Maynard Weinberg, a retired professor of sociology in Philadelphia, is no stranger to protest. He and his wife Sheila took their grandkids to the People's Climate March in New York a year and a half ago, and to a #BlackLivesMatter march last year. Maynard thinks it's not a coincidence that elders are a key constituency in this fight.

"We're at an age now where we do have more time. But there's something else too: when I went to demonstrations in the '60s I noticed a lot of people in their 60s, 70s and 80s at the marches. I think it's because those were the people who came of age in the Great Depression, and they knew about the power of movements. I think we're in another moment like that now, where people my age who lived through the '60s and saw that same power are getting active again."

This resonated with another woman I spoke with, a retired educator who lives in New England (she asked that I not use her name in this article), who described a lull in her activism during the busiest years of her professional life, after marching for civil rights and against the Vietnam War in the '60s and '70s. Now that she plans on attending the sit-ins at Congress next month, I asked her how she would explain to her grandchildren why she could end up in jail.

"I would tell them I'm doing this because I care enough about the kind of country we're leaving for them. I want them to have a chance to have a full say in it."

It's a feeling that seems to have resonated with my parents too. My mom is planning to join the sit-ins, and my dad, a retired attorney, plans to volunteer with the legal team providing support for the actions. When I first described Democracy Spring to my mom, she said, "It's about time. Just tell me where to sign up."
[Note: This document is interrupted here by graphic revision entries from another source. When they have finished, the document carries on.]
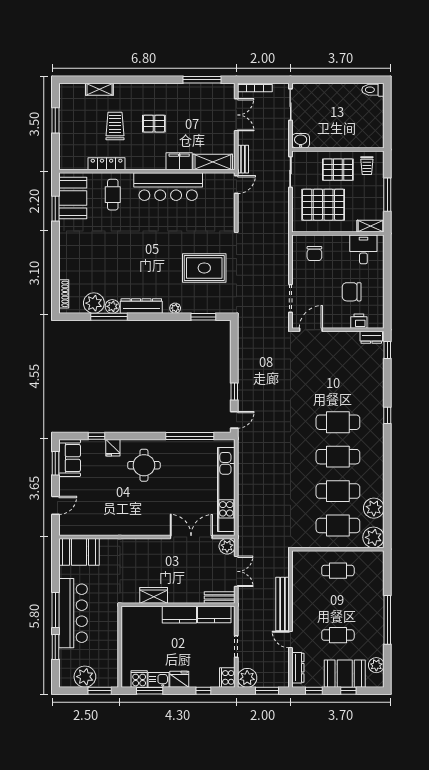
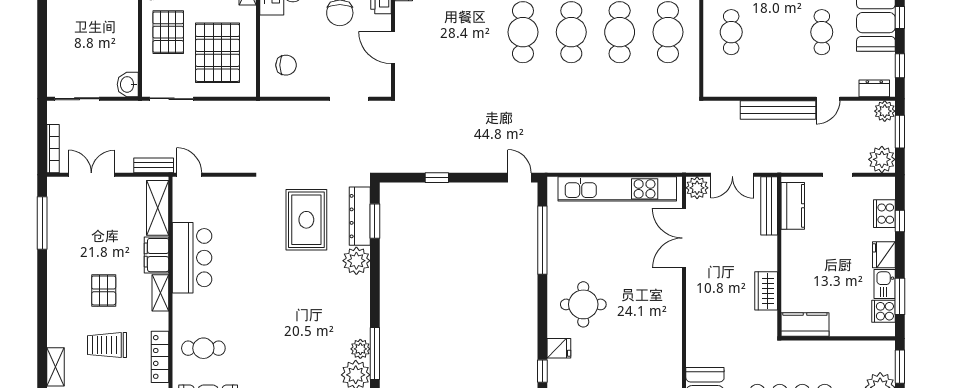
shelving: (152, 164) -> (160, 293), added
bar counter: (168, 187) -> (192, 258), width x0.73
dresser: (141, 306) -> (360, 216), moved
plant: (175, 308) -> (356, 261), width x1.88, depth x1.88
door: (311, 330) -> (393, 48), moved
window: (234, 391) -> (437, 178), moved
double door: (236, 571) -> (732, 175), swing flipped
bench: (220, 598) -> (769, 206), width x1.36
kitchen counter: (179, 615) -> (805, 325), moved, turned -90
dresser: (298, 668) -> (874, 88), width x0.70
cooker: (227, 677) -> (884, 214), moved, turned 90
plant: (282, 680) -> (885, 111), added

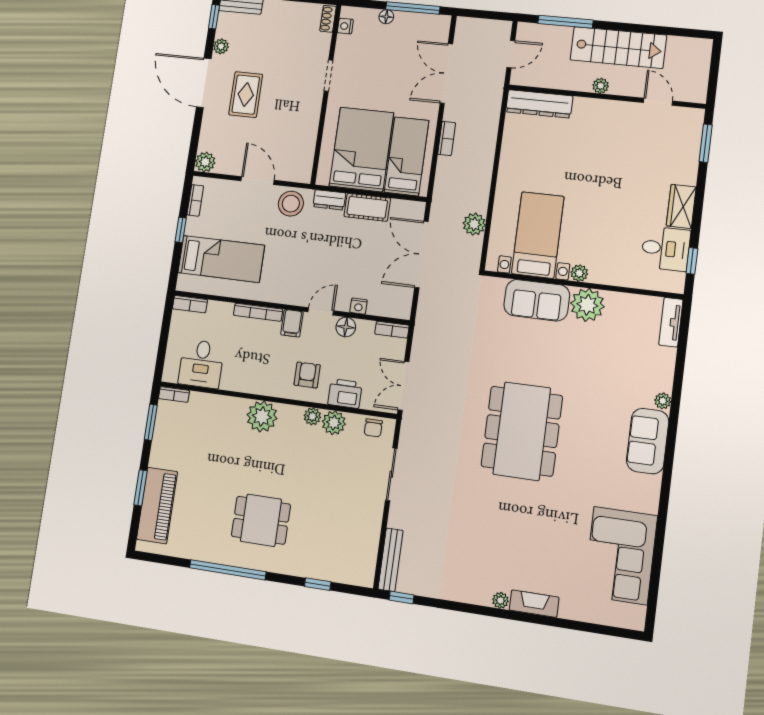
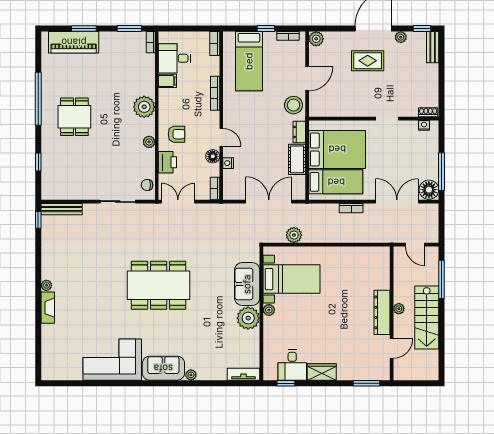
floor lamp: (386, 17) -> (429, 190), moved, width x1.89, depth x1.89
dresser: (539, 104) -> (382, 312), moved
filing cabinet: (292, 323) -> (167, 81), moved, turned 180
plant: (334, 423) -> (147, 157), removed
corner sofa: (621, 555) -> (112, 360), moved

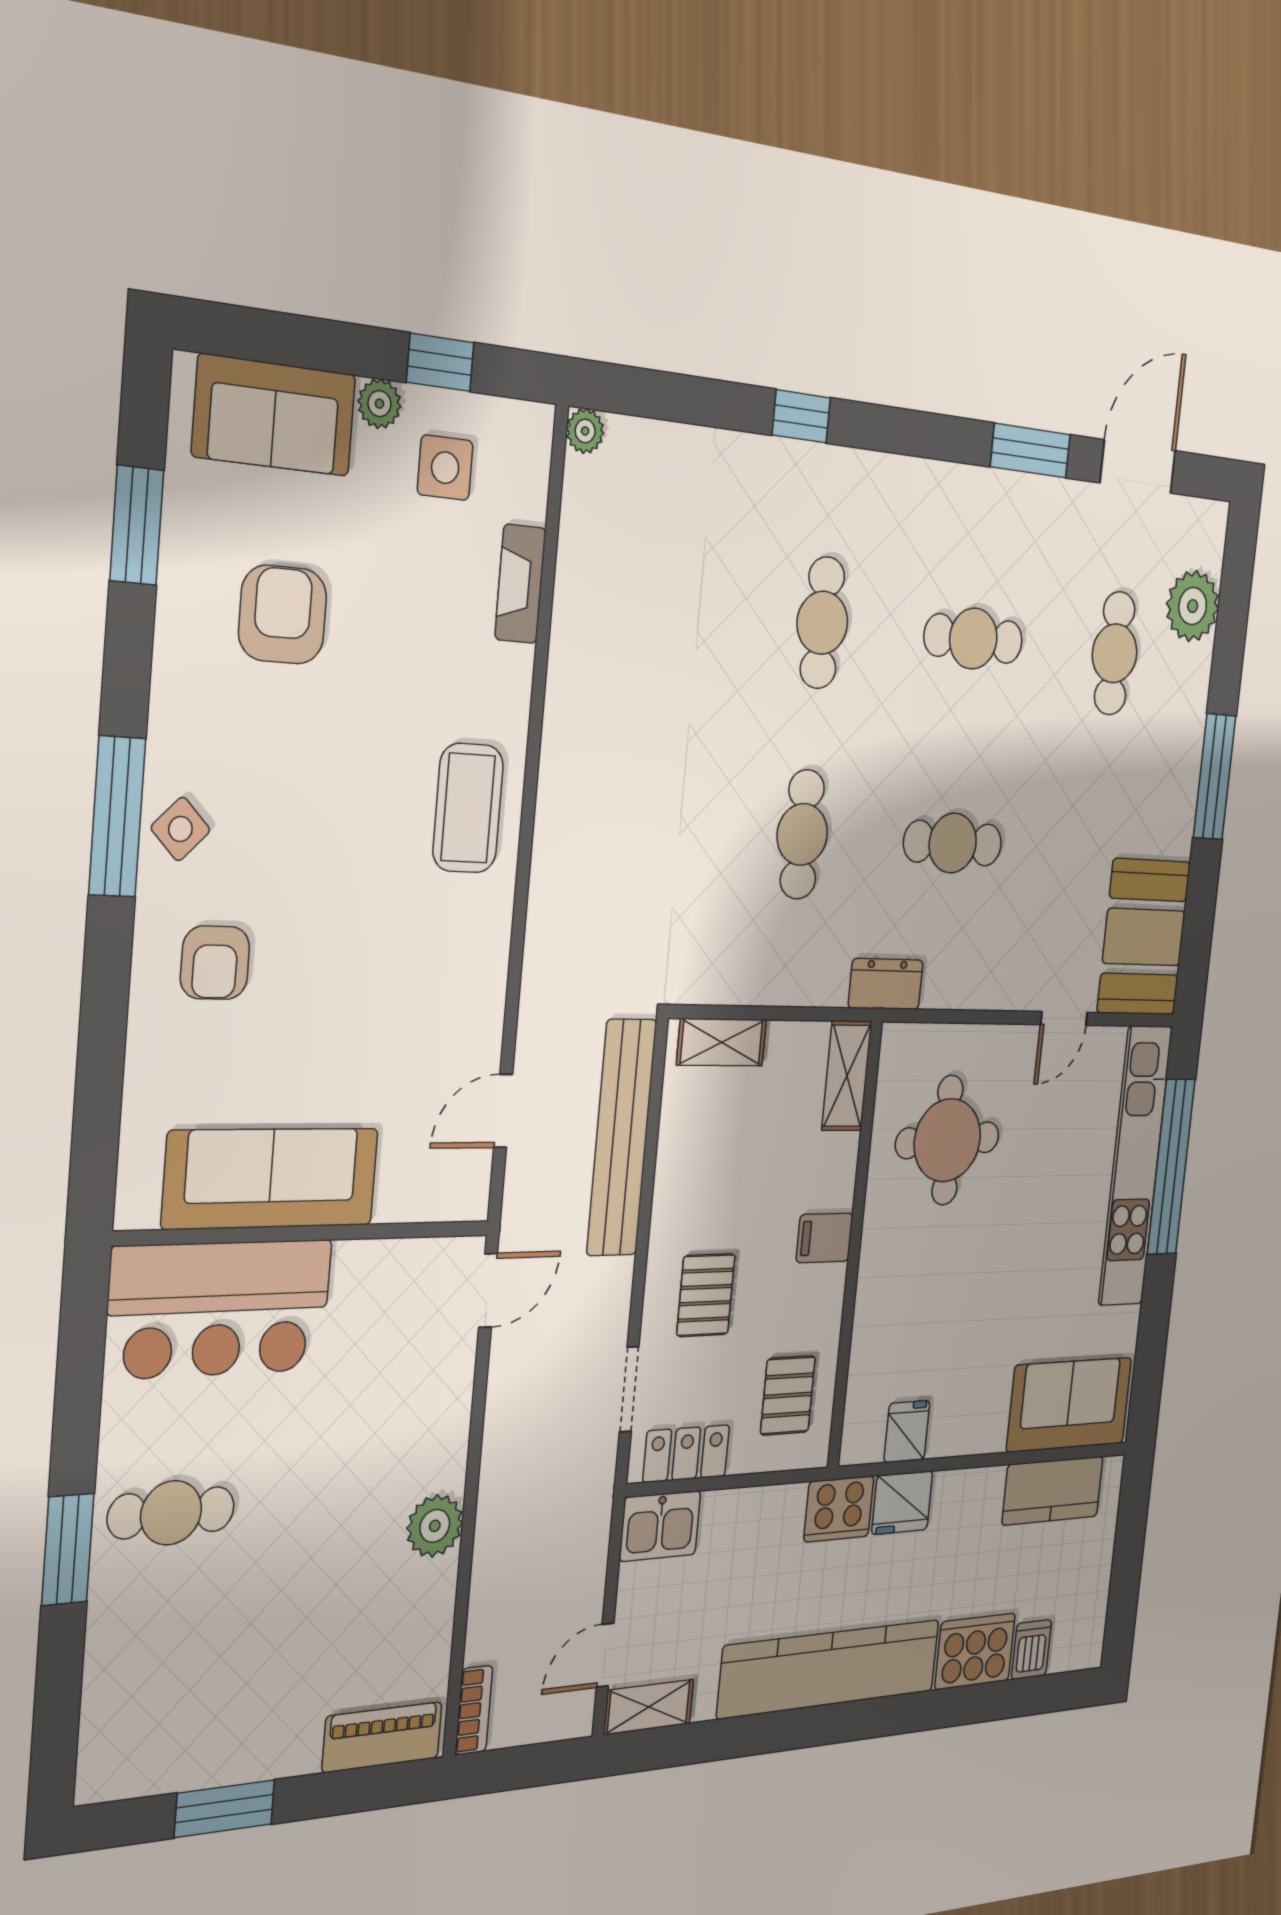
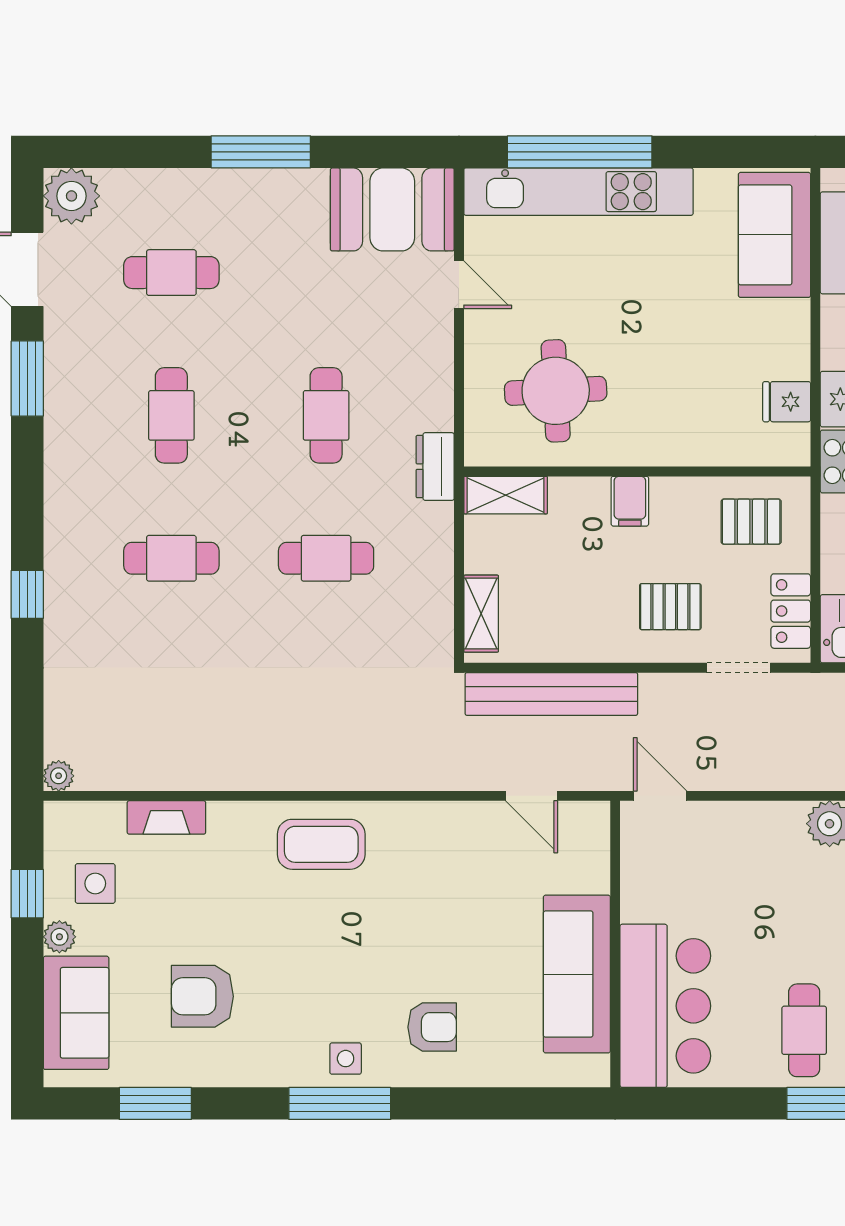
plant: (1193, 606) -> (71, 196), moved
side table: (180, 829) -> (346, 1059), turned 45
"Democracy is the bedrock of our society. It's what we send people off to war for. It's not a controversial issue!" Lynne Iser, the Philadelphia activist, told me. Lynne has set a goal of getting 200 elders to sit-in and risk arrest together during Democracy Spring, and she's networking and organizing across listservs and Facebook to recruit. This also isn't her first rodeo; she's been involved in climate activism for many years and helped organize a flash mob in Washington last fall for Grandparents Climate Action Day.

"I think elders in particular have an urging to risk more now than when we were younger. This inner urging is that piece about wanting to leave a legacy. I'm concerned about what happened on my watch."

These conversations made me think about another elder activist I met years ago as a student journalist. One of my first stories ever in print was about 90-year-old Doris Haddock, better known as Granny D, who walked over 3,200 miles from Los Angeles to Washington, D.C., to call attention to the corrupting role of money in our political process. I met up with her in the Spring of 2000, while she was circling the capitol at a surprisingly nimble pace. We chatted about campaign finance reform legislation while she nibbled on a Twix candy bar I brought her (I'd been told she had a sweet tooth).

A month later Granny D and over two dozen others were arrested for reading the Declaration of Independence inside the capitol. Before being led away in handcuffs she told a crowd, "Our right to alter our government must be used to sweep these halls clean of greedy interests.'' Granny D later said to the judge,"Your Honor, some of us do not have much power, except to put our bodies in the way of an injustice -- to picket, to walk, or to just stand in the way."

Doris Haddock died in the Spring of 2010 shortly after the Supreme Court's Citizens United ruling threw open the floodgates of corporate spending in US elections. The current state of America's dysfunctional campaign finance Wild West would have no doubt caused her anguish had she lived to see it.

But I think Granny D would also be thrilled to know that hundreds of American elders, seniors and retirees, along with thousands of others, are now planning to take part in one of the largest acts of mass civil disobedience in recent American history, to demand Congress take action to stop the destruction of our democracy. The spark she lit is still burning bright, and the light is about to shine even brighter this Spring.